Posted: Sat Oct 31, 2020 10:51 am
by grizzlymc
DCR
It is a while since I read my Polybius, but I note that the greeks started shortening their spears, which suggests they may have started to realise the issue you raise. It is a bit hard to see that people with 18 foot spears, pushing overarm would have been able to inflict more than incidental damage over all but a prolonged battle. Even the Saxons with a shorter spear found that when shield walls closed, a long knife was the best way of killing someone.

I have seen riot police spend a full day hold back violent assaults, and I have seen poorly trained ones broken in a few seconds. My guess is that Roman troops sweated in exercises until they could respond to orders irrespective of exhaustion. It works with soldiers today. Obviously the centurion would be signalling his assesment of his troops condition to his commander and the troops would be relieved in time. I can't see barbarians doing that.

I would dispute that orders were a thing in a barbarian horde. They would fight till they dropped from exhaustion or wounds, or they would run, hopefully around the wave behind them, but you'd need a test to see whether they disordered or shook the next wave.

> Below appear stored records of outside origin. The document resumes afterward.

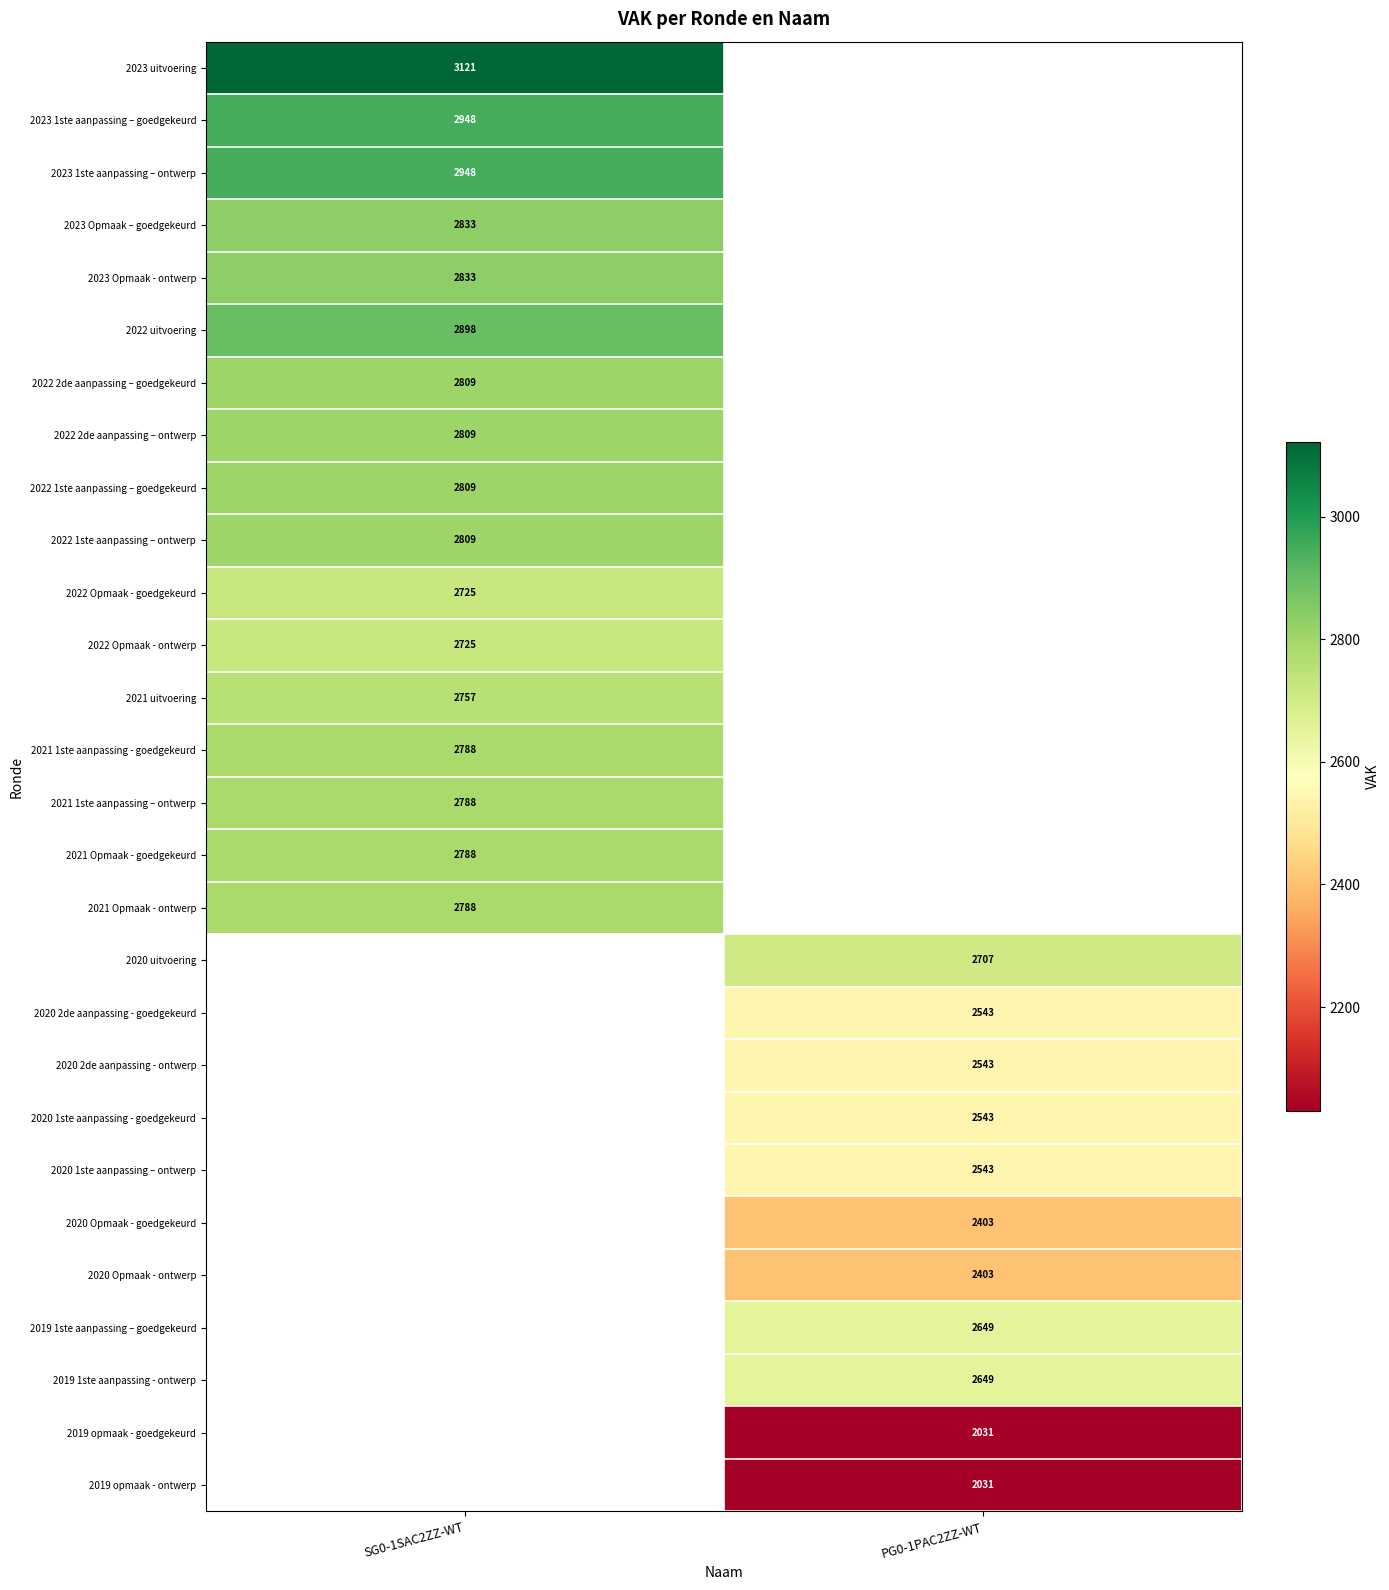

Which has a higher value, PG0-1PAC2ZZ-WT or SG0-1SAC2ZZ-WT?

SG0-1SAC2ZZ-WT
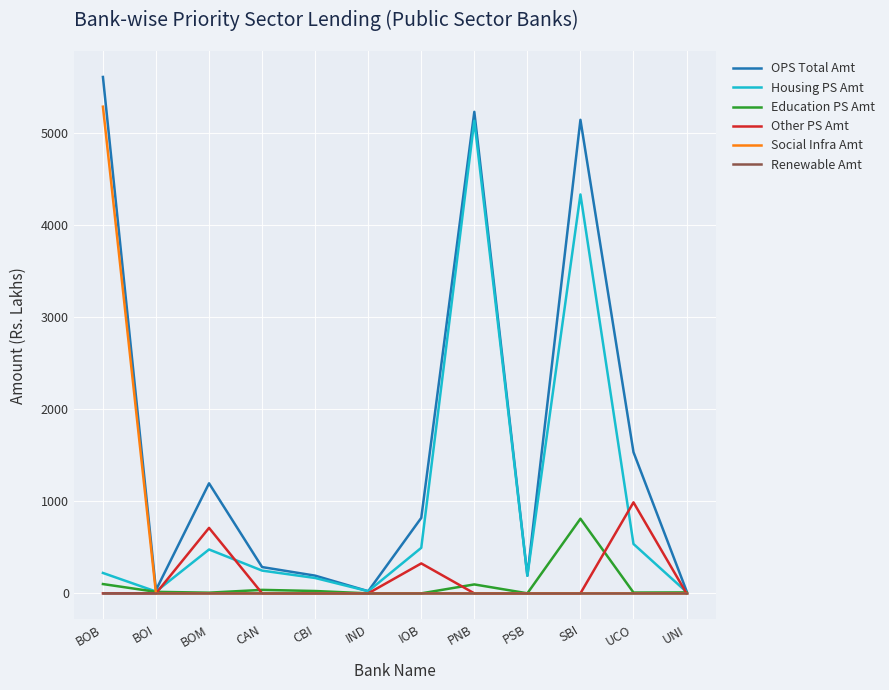

At how many categories does at least one series exceed 3757?

3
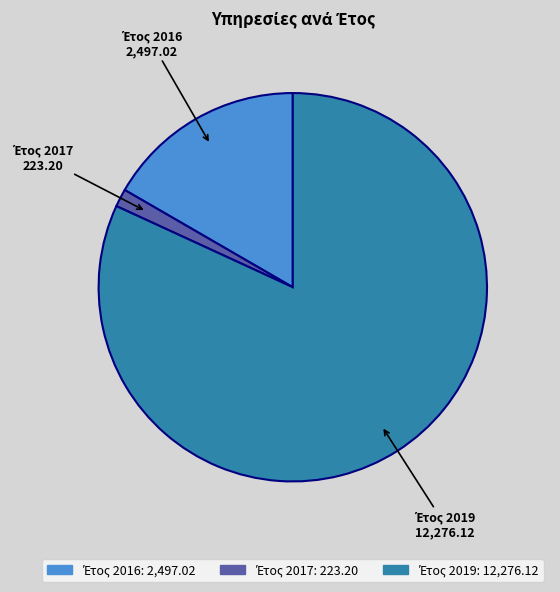

Is there any slice that represents more than half of the pie?

Yes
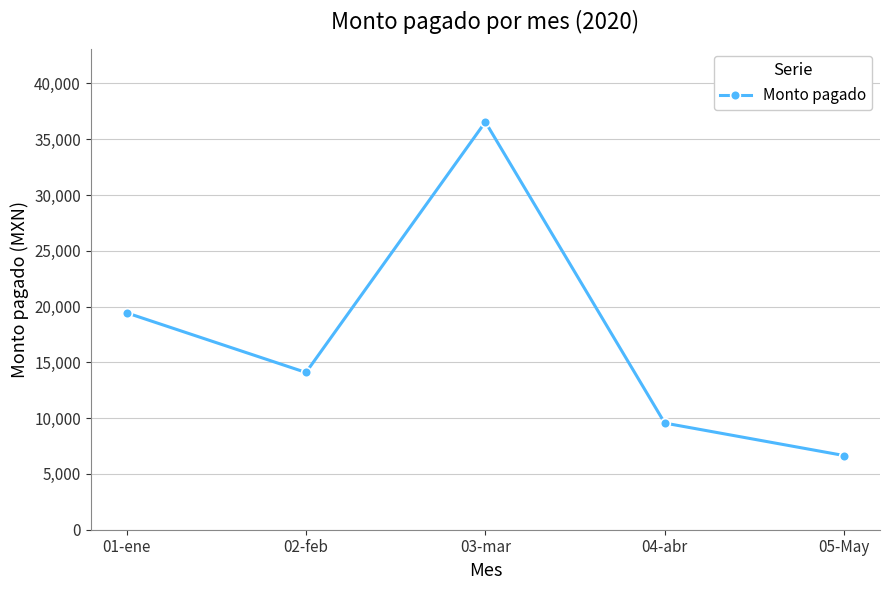

Where does the data first go above 14095?

01-ene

Re: Polybian (mid-Republic) Roman infantry tactics

Posted: Sat Oct 31, 2020 11:06 am
by BaronVonWreckedoften
DCRBrown wrote: Sat Oct 31, 2020 9:52 am a) I'm sure that the rugby scrum analogy is rubbish, in the most part. The idea that hundred of blokes are all squished up, trying to push, just seems daft. If that were the case why bother training for hours with sword/spear, as you can't deploy your weapon in a rugby scrum! :roll:
I wonder how much this myth owes to ECW re-enactment (probably the first true re-enactment period to take off in the UK), in which, for obvious "safety" reasons, pike blocks pressed up against each other, pushed and shoved a lot, and relied on numbers, halitosis, and an occasional "knee in the nads" at an opportune moment, in order to prevail, rather than the far more likely holding back and stabbing at each other's faces (whilst specially selected midgets ducked underneath and ran about slitting people's hamstrings - I think we've all seen that TYW film on You Tube, haven't we)?